山々に囲まれたのどかな風景に溶け込む酒蔵。 訪れたのは仕込みが終わったばかりの3月下旬で、軒先には新酒が出来たことを知らせる酒林が吊り下げられていました。
蔵に足を踏み入れると、ふんわりと鼻をくすぐる甘い香り。すすけた木の柱や煉瓦の壁に歴史を感じます。洗米して蒸した酒米をもとに麹菌を育て、蒸米、麹米、仕込み水、酵母を混ぜ合わせて日本酒造りの決め手となる酒母(しゅぼ)を培養。この酒母に蒸米、麹、仕込み水を混合して「もろみ」をつくりますが、ムラにならないよう3回に分ける「三段仕込み」という手法で仕込みます。
「三段仕込み」を経たもろみを 2週間から長いものでは1ヵ月以上、温度管理をしながら発酵させます。 ポコポコと表面に泡が浮き立つ様子は、まるで呼吸をしているよう。
そして、温暖地域の酒蔵『亀萬酒造』独特の製法となるのが、氷を入れて温度調整を行う「南端氷仕込み」です。
「もろみの温度管理は、酒造りの中で一番と言っていいほど重要な工程です。日本酒は基本的に5〜15℃の低温で仕込み、長期間の発酵を行うことで雑味の少なくおいしい酒ができあがります。アルコール発酵を自然にまかせておくと、発酵による発熱で20℃以上まで上がってしまうこともあるので、もろみに大量の氷を加えて温度を調整する独自の方法を用いて南端ならではの酒造りを行っています」と父・珠一さん。

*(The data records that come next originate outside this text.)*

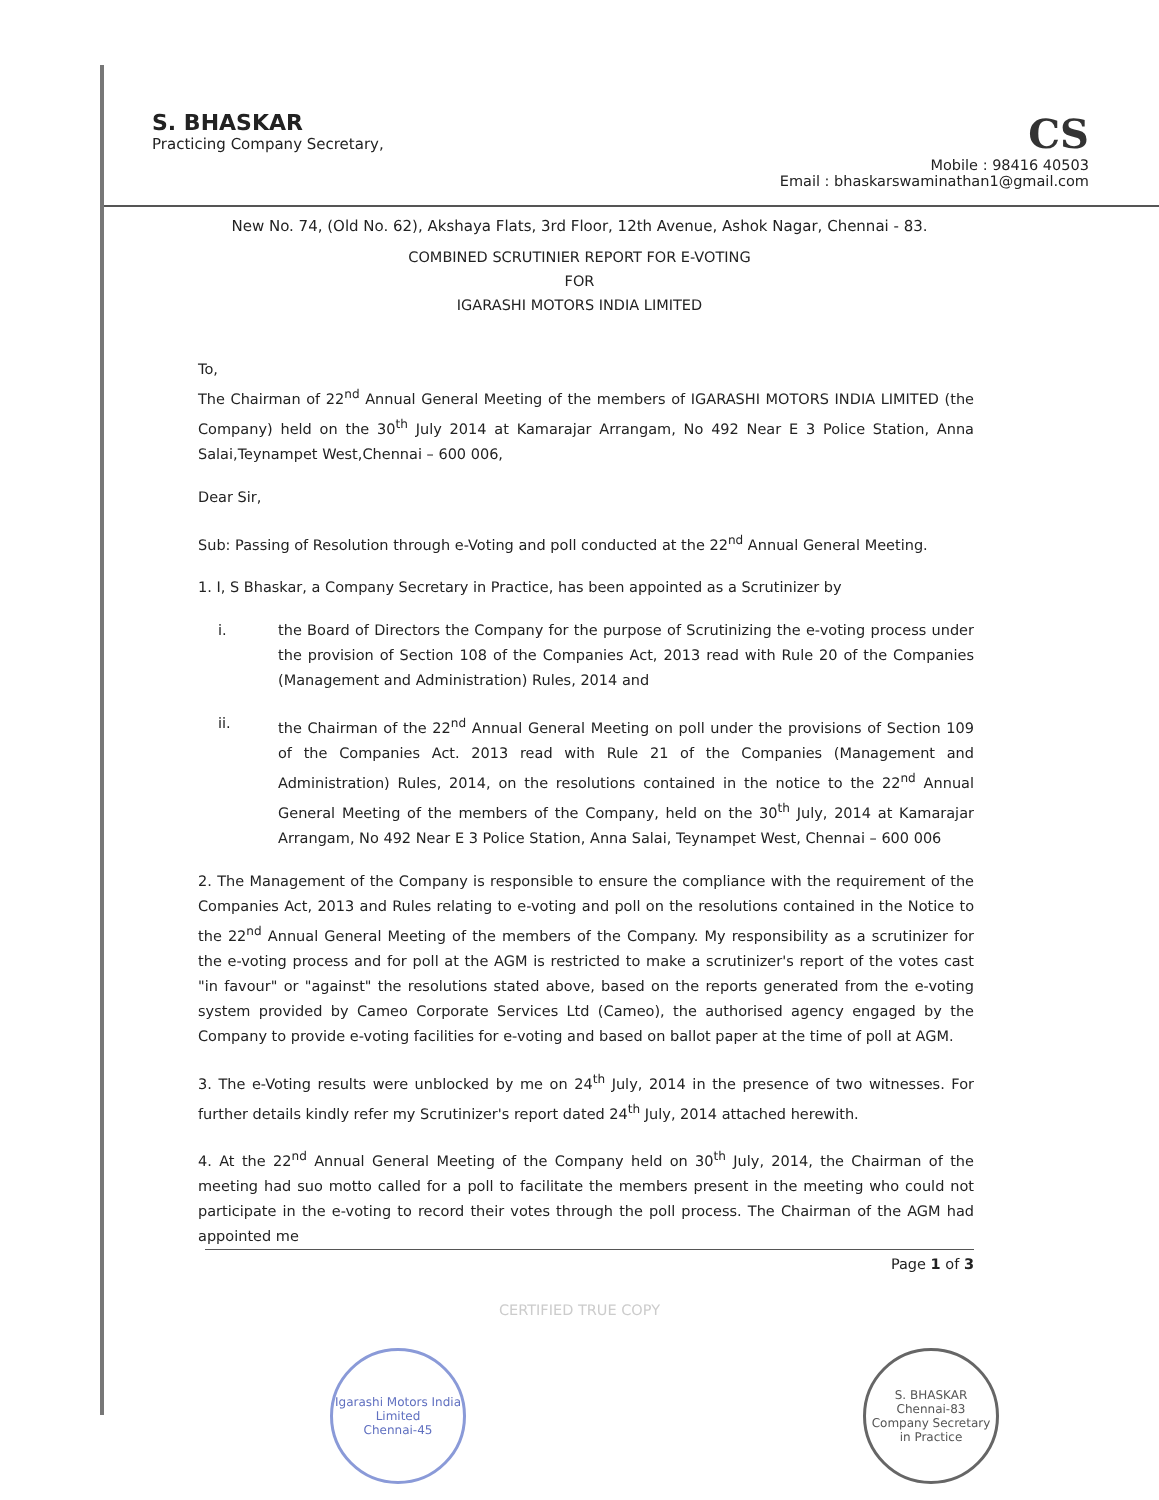S. BHASKAR
Practicing Company Secretary,
CS
Mobile : 98416 40503
Email : bhaskarswaminathan1@gmail.com
New No. 74, (Old No. 62), Akshaya Flats, 3rd Floor, 12th Avenue, Ashok Nagar, Chennai - 83.
COMBINED SCRUTINIER REPORT FOR E-VOTING
FOR
IGARASHI MOTORS INDIA LIMITED
To,
The Chairman of 22<sup>nd</sup> Annual General Meeting of the members of IGARASHI MOTORS INDIA LIMITED (the Company) held on the 30<sup>th</sup> July 2014 at Kamarajar Arrangam, No 492 Near E 3 Police Station, Anna Salai,Teynampet West,Chennai – 600 006,
Dear Sir,
Sub: Passing of Resolution through e-Voting and poll conducted at the 22<sup>nd</sup> Annual General Meeting.
1. I, S Bhaskar, a Company Secretary in Practice, has been appointed as a Scrutinizer by
i. the Board of Directors the Company for the purpose of Scrutinizing the e-voting process under the provision of Section 108 of the Companies Act, 2013 read with Rule 20 of the Companies (Management and Administration) Rules, 2014 and
ii. the Chairman of the 22<sup>nd</sup> Annual General Meeting on poll under the provisions of Section 109 of the Companies Act. 2013 read with Rule 21 of the Companies (Management and Administration) Rules, 2014, on the resolutions contained in the notice to the 22<sup>nd</sup> Annual General Meeting of the members of the Company, held on the 30<sup>th</sup> July, 2014 at Kamarajar Arrangam, No 492 Near E 3 Police Station, Anna Salai, Teynampet West, Chennai – 600 006
2. The Management of the Company is responsible to ensure the compliance with the requirement of the Companies Act, 2013 and Rules relating to e-voting and poll on the resolutions contained in the Notice to the 22<sup>nd</sup> Annual General Meeting of the members of the Company. My responsibility as a scrutinizer for the e-voting process and for poll at the AGM is restricted to make a scrutinizer's report of the votes cast "in favour" or "against" the resolutions stated above, based on the reports generated from the e-voting system provided by Cameo Corporate Services Ltd (Cameo), the authorised agency engaged by the Company to provide e-voting facilities for e-voting and based on ballot paper at the time of poll at AGM.
3. The e-Voting results were unblocked by me on 24<sup>th</sup> July, 2014 in the presence of two witnesses. For further details kindly refer my Scrutinizer's report dated 24<sup>th</sup> July, 2014 attached herewith.
4. At the 22<sup>nd</sup> Annual General Meeting of the Company held on 30<sup>th</sup> July, 2014, the Chairman of the meeting had suo motto called for a poll to facilitate the members present in the meeting who could not participate in the e-voting to record their votes through the poll process. The Chairman of the AGM had appointed me
Page 1 of 3
CERTIFIED TRUE COPY
Igarashi Motors India Limited
Chennai-45
S. BHASKAR
Chennai-83
Company Secretary in Practice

氷は酒蔵の近くにある山から引いてきた湧き水を使い、専用の保冷機で大量にストック。直近の2024年2月には外気が20℃以上まで上昇し、1回の仕込みに120kgもの氷を使ったそう。
温度管理とともにアルコール度数やお米の溶け具合、比重などの分析を毎日取りながら、もろみを発酵させ、理想の数値になったところで絞り、お酒と酒粕に分ける「上槽(じょうそう)」の工程へ。
その年、初めてお酒ができたときには、酒造りに関わる全員が集まり、生まれたてのお酒を試飲します。それは香りが強くてシュワッとした炭酸があり、まだ荒々しい口当たり。通常、市販されている日本酒は濾過や火入れ、調合などの過程を経てまろやかな口当たりとなりますが、苦労して仕込んだ酒となれば、初めて口にする瞬間の喜びはかけがえのない味でしょう。
今回、お中元ギフトとしてご紹介する玄米酒も基本的な造り方は同じですが、その仕込みは2年に一度しか行ってこなかったといいます。
なぜなら、玄米は香りが強いためほかの酒米と一緒に蒸すことができず、もろみからお酒を絞り出す工程もほかの銘柄のお酒を絞り出した後に行ってきました。
「お米を一切研がず、磨かず、精米歩合でいえば100%。こうした造り方は全国でも数カ所だけ。磨けば磨くほど良いお酒というイメージがある現代とは逆行した造り方といえますが、そのぶん玄米の風味、色味、香りに至るまで、これまでの日本酒とは全く違う味わいを醸し出しています」(珠一さん)。
そもそも、この玄米のお酒ができたのは、今から50年ほど前のこと。
東京農業大学の教授だった珠一さんの叔父・竹田正久さんが、酒造りに関する研究を重ねるうちに玄米から日本酒が造れることを発見。そこで、珠一さんの父である2代目が玄米を使ったお酒造りに取り組み始めましたが、前例のないその挑戦は苦難の連続だったといいます。精米していない玄米はうまく溶けきらず、粒のまま残ってしまうため、絞ることができない。そんな特性に一進一退しながら試行錯誤を繰り返した末、10年がかりでようやく完成しました。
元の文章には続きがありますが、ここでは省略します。